**** INFORMATION PROVIDED

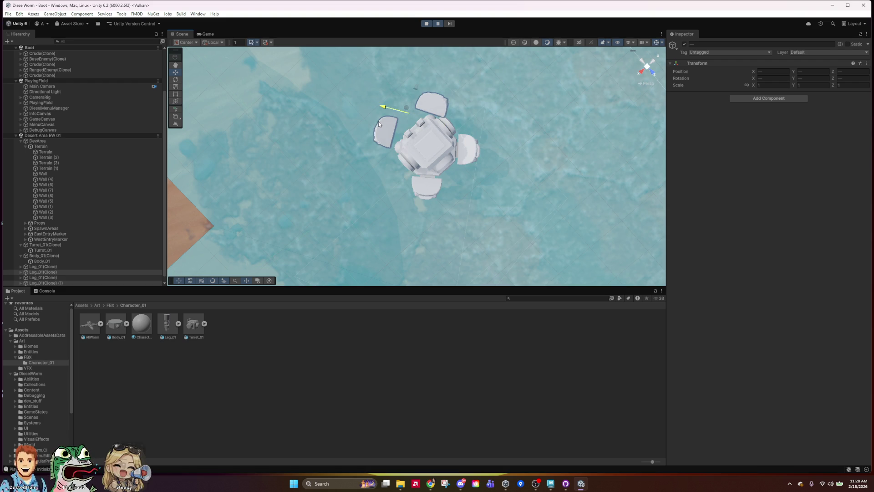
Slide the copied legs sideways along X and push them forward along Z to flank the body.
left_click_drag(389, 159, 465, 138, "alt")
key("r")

********

WHAT YOU ARE ASKED TO DO — Return the material exactly as it reads, though without the pictures it holds.

OUTPUT BELOW —
Slide the copied legs sideways along X and push them forward along Z to flank the body.
left_click_drag(389, 159, 465, 138, "alt")
key("r")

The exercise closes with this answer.